Exercise prompt:
Could you write out exactly, and only, the lines from the one containing "For $\rho <" through the last line of the data, leaving out all pictures?

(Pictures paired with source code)

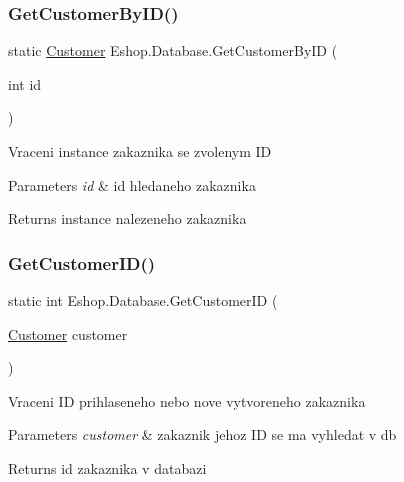 \subsubsection{\texorpdfstring{GetCustomerByID()}{GetCustomerByID()}}
{\footnotesize\ttfamily static \mbox{\hyperlink{class_eshop_1_1_customer}{Customer}} Eshop.\+Database.\+Get\+Customer\+By\+ID (\begin{DoxyParamCaption}\item[{int}]{id }\end{DoxyParamCaption})\hspace{0.3cm}{\ttfamily [static]}}



Vraceni instance zakaznika se zvolenym ID 


\begin{DoxyParams}{Parameters}
{\em id} & id hledaneho zakaznika\\
\hline
\end{DoxyParams}
\begin{DoxyReturn}{Returns}
instance nalezeneho zakaznika
\end{DoxyReturn}
\mbox{\label{class_eshop_1_1_database_a4f6bab0fe88f9bd59f31acddd5aaa0e9}} 
\subsubsection{\texorpdfstring{GetCustomerID()}{GetCustomerID()}}
{\footnotesize\ttfamily static int Eshop.\+Database.\+Get\+Customer\+ID (\begin{DoxyParamCaption}\item[{\mbox{\hyperlink{class_eshop_1_1_customer}{Customer}}}]{customer }\end{DoxyParamCaption})\hspace{0.3cm}{\ttfamily [static]}}



Vraceni ID prihlaseneho nebo nove vytvoreneho zakaznika 


\begin{DoxyParams}{Parameters}
{\em customer} & zakaznik jehoz ID se ma vyhledat v db\\
\hline
\end{DoxyParams}
\begin{DoxyReturn}{Returns}
id zakaznika v databazi
\end{DoxyReturn}
\mbox{\label{class_eshop_1_1_database_a0e0919b49fd17301bfb70453552948b6}} 
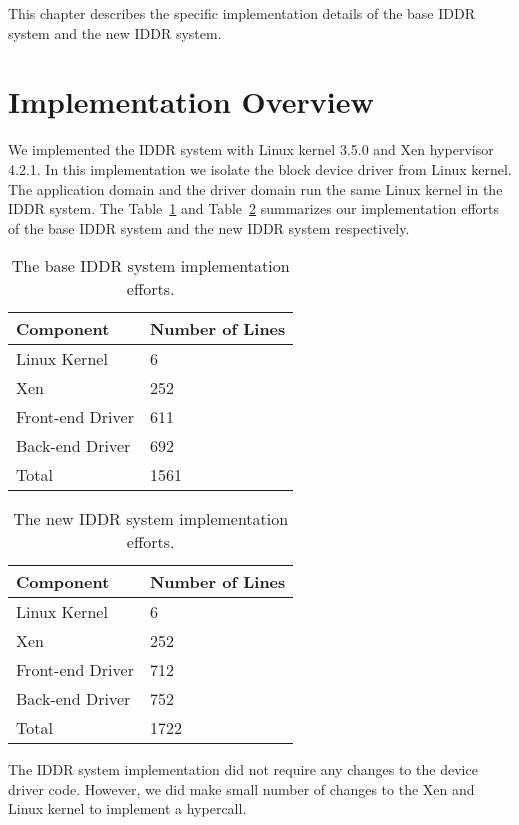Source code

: This chapter describes the specific implementation details of the base IDDR system and the new IDDR system.

\section{Implementation Overview} 
We implemented the IDDR system with Linux kernel 3.5.0 and Xen hypervisor 4.2.1. In this implementation we isolate the block device driver from Linux kernel. The application domain and the driver domain run the same Linux kernel in the IDDR system. The Table~\ref{tab:base} and Table~\ref{tab:new} summarizes our implementation efforts of the base IDDR system and the new IDDR system respectively.

\begin{table}
\caption{The base IDDR system implementation efforts.}
\begin{center}
\begin{tabular}{ll}
  \hline
  \label{tab:base}
  Component & Number of Lines \\
  \hline
  Linux Kernel & 6 \\
  Xen & 252 \\
  Front-end Driver & 611 \\
  Back-end Driver & 692 \\
  \hline 
  Total & 1561\\
  \hline
\end{tabular}
\end{center}
\end{table}

\begin{table}
\caption{The new IDDR system implementation efforts.}
\begin{center}
\begin{tabular}{ll}
  \hline
  \label{tab:new}
  Component & Number of Lines \\
  \hline
  Linux Kernel & 6 \\
  Xen & 252 \\
  Front-end Driver & 712 \\
  Back-end Driver & 752 \\
  \hline 
  Total & 1722\\
  \hline
\end{tabular}
\end{center}
\end{table}

The IDDR system implementation did not require any changes to the device driver code. However, we did make small number of changes to the Xen and Linux kernel to implement a hypercall.

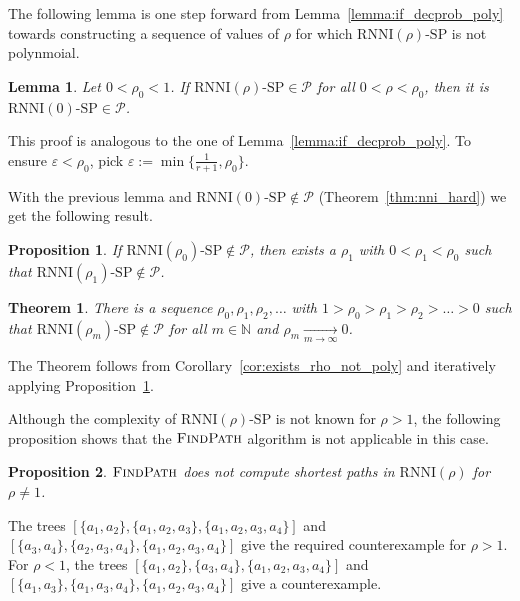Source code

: \documentclass[11pt]{amsart}
\newtheorem{proposition}{Proposition}
\newtheorem{theorem}{Theorem}
\newtheorem{lemma}{Lemma}
\newcommand{\rnni}{\mathrm{RNNI}}
\newcommand{\findpath}{\textsc{FindPath}}
\newcommand{\p}{\mathcal{P}}
\newcommand{\decprob}[1]{\rnni(#1)\text{-}\mathrm{SP}}
\renewcommand{\epsilon}{\varepsilon}
\newcommand{\summary}[1]{} %
\begin{document}
\summary{Finding a sequence of $\rho$s converging to zero for which the problem is not in $\p$.}

The following lemma is one step forward from Lemma~\ref{lemma:if_decprob_poly} towards constructing a sequence of values of $\rho$ for which $\decprob{\rho}$ is not polynmoial.

\begin{lemma}
    Let $0 < \rho_0 < 1$.
    If $\decprob{\rho} \in \p$ for all $0<\rho<\rho_0$, then it is ${\decprob{0} \in \p}$.
\end{lemma}

\proof
	This proof is analogous to the one of Lemma~\ref{lemma:if_decprob_poly}.
	To ensure $\epsilon < \rho_0$, pick $\epsilon := \min\{\frac{1}{r + 1}, \rho_0\}$.
\endproof

With the previous lemma and $\decprob{0} \notin \p$ (Theorem~\ref{thm:nni_hard}) we get the following result.

\begin{proposition}
    If $\decprob{\rho_0} \notin \p$, then exists a $\rho_1$ with $0 < \rho_1 < \rho_0$ such that ${\decprob{\rho_1} \notin \p}$.
    \label{proposition:more_rho_not_poly}
\end{proposition}

\begin{theorem}
    There is a sequence $\rho_0, \rho_1, \rho_2, \ldots$ with $1 > \rho_0 > \rho_1 > \rho_2 > \ldots > 0$ such that $\decprob{\rho_m} \notin \p$ for all $m \in \mathbb N$ and $\rho_m \underset{m \rightarrow \infty}{\longrightarrow} 0$.
\end{theorem}

\proof
    The Theorem follows from Corollary~\ref{cor:exists_rho_not_poly} and iteratively applying Proposition~\ref{proposition:more_rho_not_poly}.
\endproof

Although the complexity of $\decprob{\rho}$ is not known for $\rho > 1$, the following proposition shows that the $\findpath$ algorithm is not applicable in this case.

\begin{proposition}
$\findpath$ does not compute shortest paths in $\rnni(\rho)$ for $\rho \neq 1$.
\label{prop:complexity_above_rnni}
\end{proposition}

\proof
The trees $[\{a_1,a_2\},\{a_1,a_2,a_3\},\{a_1,a_2,a_3,a_4\}]$ and $[\{a_3,a_4\},\{a_2,a_3,a_4\},\{a_1,a_2,a_3,a_4\}]$ give the required counterexample for $\rho > 1$.
For $\rho < 1$, the trees $[\{a_1,a_2\},\{a_3,a_4\},\{a_1,a_2,a_3,a_4\}]$ and $[\{a_1,a_3\},\{a_1,a_3, a_4\},\{a_1,a_2,a_3,a_4\}]$ give a counterexample.
\endproof
\end{document}
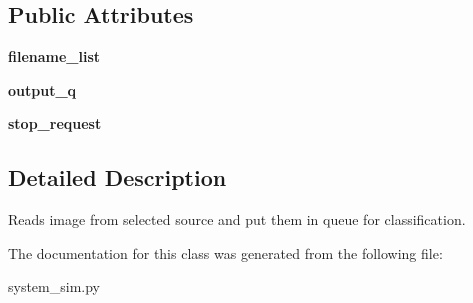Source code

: \subsection*{Public Attributes}
\begin{DoxyCompactItemize}
\item 
\mbox{\label{classsystem__sim_1_1image__producer_aafc661c06504288d0feab78515766bff}} 
{\bfseries filename\+\_\+list}
\item 
\mbox{\label{classsystem__sim_1_1image__producer_ac8d2a34dc50113063bc9154ab5cdb2d5}} 
{\bfseries output\+\_\+q}
\item 
\mbox{\label{classsystem__sim_1_1image__producer_aa87d2ee4e59aa54ce7060d1b132724f7}} 
{\bfseries stop\+\_\+request}
\end{DoxyCompactItemize}


\subsection{Detailed Description}
Reads image from selected source and put them in queue for classification. 



The documentation for this class was generated from the following file\+:\begin{DoxyCompactItemize}
\item 
system\+\_\+sim.\+py\end{DoxyCompactItemize}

Your solution:
For $\rho < 1$, the trees $[\{a_1,a_2\},\{a_3,a_4\},\{a_1,a_2,a_3,a_4\}]$ and $[\{a_1,a_3\},\{a_1,a_3, a_4\},\{a_1,a_2,a_3,a_4\}]$ give a counterexample.
\endproof
\end{document}
Source code

: \subsection*{Public Attributes}
\begin{DoxyCompactItemize}
\item 
\mbox{\label{classsystem__sim_1_1image__producer_aafc661c06504288d0feab78515766bff}} 
{\bfseries filename\+\_\+list}
\item 
\mbox{\label{classsystem__sim_1_1image__producer_ac8d2a34dc50113063bc9154ab5cdb2d5}} 
{\bfseries output\+\_\+q}
\item 
\mbox{\label{classsystem__sim_1_1image__producer_aa87d2ee4e59aa54ce7060d1b132724f7}} 
{\bfseries stop\+\_\+request}
\end{DoxyCompactItemize}


\subsection{Detailed Description}
Reads image from selected source and put them in queue for classification. 



The documentation for this class was generated from the following file\+:\begin{DoxyCompactItemize}
\item 
system\+\_\+sim.\+py\end{DoxyCompactItemize}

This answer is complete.